Raw data:
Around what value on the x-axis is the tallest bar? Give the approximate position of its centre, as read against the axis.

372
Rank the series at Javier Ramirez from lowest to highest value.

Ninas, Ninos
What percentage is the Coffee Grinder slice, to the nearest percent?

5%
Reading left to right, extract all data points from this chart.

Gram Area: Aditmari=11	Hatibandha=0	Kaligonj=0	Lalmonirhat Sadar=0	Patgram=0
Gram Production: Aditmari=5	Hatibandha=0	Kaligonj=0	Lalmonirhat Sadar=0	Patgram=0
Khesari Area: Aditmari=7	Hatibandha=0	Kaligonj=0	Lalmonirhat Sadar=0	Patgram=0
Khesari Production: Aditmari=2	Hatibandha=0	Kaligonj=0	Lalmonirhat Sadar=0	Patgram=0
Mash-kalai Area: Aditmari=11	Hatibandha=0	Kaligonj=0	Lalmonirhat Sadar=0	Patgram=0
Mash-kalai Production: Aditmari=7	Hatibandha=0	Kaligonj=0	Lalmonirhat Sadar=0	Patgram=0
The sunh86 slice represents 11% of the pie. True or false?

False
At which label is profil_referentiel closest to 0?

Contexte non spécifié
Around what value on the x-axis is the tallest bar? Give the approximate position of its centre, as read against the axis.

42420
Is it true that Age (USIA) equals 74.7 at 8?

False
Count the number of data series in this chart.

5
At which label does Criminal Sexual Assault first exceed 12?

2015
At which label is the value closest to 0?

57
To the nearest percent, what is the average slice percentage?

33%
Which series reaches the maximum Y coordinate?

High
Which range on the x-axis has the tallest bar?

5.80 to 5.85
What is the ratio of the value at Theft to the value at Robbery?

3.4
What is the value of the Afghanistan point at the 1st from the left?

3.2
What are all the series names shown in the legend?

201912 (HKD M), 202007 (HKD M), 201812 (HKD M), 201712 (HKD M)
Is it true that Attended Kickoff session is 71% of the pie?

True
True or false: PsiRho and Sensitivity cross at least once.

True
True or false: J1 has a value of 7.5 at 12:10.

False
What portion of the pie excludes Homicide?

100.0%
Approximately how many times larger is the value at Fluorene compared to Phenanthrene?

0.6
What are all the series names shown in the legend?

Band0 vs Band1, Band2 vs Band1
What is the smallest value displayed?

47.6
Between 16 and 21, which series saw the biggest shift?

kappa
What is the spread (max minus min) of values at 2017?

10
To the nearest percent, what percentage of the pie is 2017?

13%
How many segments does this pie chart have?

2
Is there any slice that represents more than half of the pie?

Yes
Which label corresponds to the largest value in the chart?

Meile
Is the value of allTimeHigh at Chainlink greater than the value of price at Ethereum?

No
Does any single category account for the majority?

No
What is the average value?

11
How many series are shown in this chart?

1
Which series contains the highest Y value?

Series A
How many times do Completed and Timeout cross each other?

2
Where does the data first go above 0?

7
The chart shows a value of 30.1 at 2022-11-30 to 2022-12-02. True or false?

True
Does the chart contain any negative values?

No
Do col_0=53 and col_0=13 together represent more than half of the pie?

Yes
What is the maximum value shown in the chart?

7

Task requirements: Rewrite all the rows above with every "tallest" changed to "highest", keeping everything else the same.

Answer for this exercise:
Around what value on the x-axis is the highest bar? Give the approximate position of its centre, as read against the axis.

372
Rank the series at Javier Ramirez from lowest to highest value.

Ninas, Ninos
What percentage is the Coffee Grinder slice, to the nearest percent?

5%
Reading left to right, extract all data points from this chart.

Gram Area: Aditmari=11	Hatibandha=0	Kaligonj=0	Lalmonirhat Sadar=0	Patgram=0
Gram Production: Aditmari=5	Hatibandha=0	Kaligonj=0	Lalmonirhat Sadar=0	Patgram=0
Khesari Area: Aditmari=7	Hatibandha=0	Kaligonj=0	Lalmonirhat Sadar=0	Patgram=0
Khesari Production: Aditmari=2	Hatibandha=0	Kaligonj=0	Lalmonirhat Sadar=0	Patgram=0
Mash-kalai Area: Aditmari=11	Hatibandha=0	Kaligonj=0	Lalmonirhat Sadar=0	Patgram=0
Mash-kalai Production: Aditmari=7	Hatibandha=0	Kaligonj=0	Lalmonirhat Sadar=0	Patgram=0
The sunh86 slice represents 11% of the pie. True or false?

False
At which label is profil_referentiel closest to 0?

Contexte non spécifié
Around what value on the x-axis is the highest bar? Give the approximate position of its centre, as read against the axis.

42420
Is it true that Age (USIA) equals 74.7 at 8?

False
Count the number of data series in this chart.

5
At which label does Criminal Sexual Assault first exceed 12?

2015
At which label is the value closest to 0?

57
To the nearest percent, what is the average slice percentage?

33%
Which series reaches the maximum Y coordinate?

High
Which range on the x-axis has the highest bar?

5.80 to 5.85
What is the ratio of the value at Theft to the value at Robbery?

3.4
What is the value of the Afghanistan point at the 1st from the left?

3.2
What are all the series names shown in the legend?

201912 (HKD M), 202007 (HKD M), 201812 (HKD M), 201712 (HKD M)
Is it true that Attended Kickoff session is 71% of the pie?

True
True or false: PsiRho and Sensitivity cross at least once.

True
True or false: J1 has a value of 7.5 at 12:10.

False
What portion of the pie excludes Homicide?

100.0%
Approximately how many times larger is the value at Fluorene compared to Phenanthrene?

0.6
What are all the series names shown in the legend?

Band0 vs Band1, Band2 vs Band1
What is the smallest value displayed?

47.6
Between 16 and 21, which series saw the biggest shift?

kappa
What is the spread (max minus min) of values at 2017?

10
To the nearest percent, what percentage of the pie is 2017?

13%
How many segments does this pie chart have?

2
Is there any slice that represents more than half of the pie?

Yes
Which label corresponds to the largest value in the chart?

Meile
Is the value of allTimeHigh at Chainlink greater than the value of price at Ethereum?

No
Does any single category account for the majority?

No
What is the average value?

11
How many series are shown in this chart?

1
Which series contains the highest Y value?

Series A
How many times do Completed and Timeout cross each other?

2
Where does the data first go above 0?

7
The chart shows a value of 30.1 at 2022-11-30 to 2022-12-02. True or false?

True
Does the chart contain any negative values?

No
Do col_0=53 and col_0=13 together represent more than half of the pie?

Yes
What is the maximum value shown in the chart?

7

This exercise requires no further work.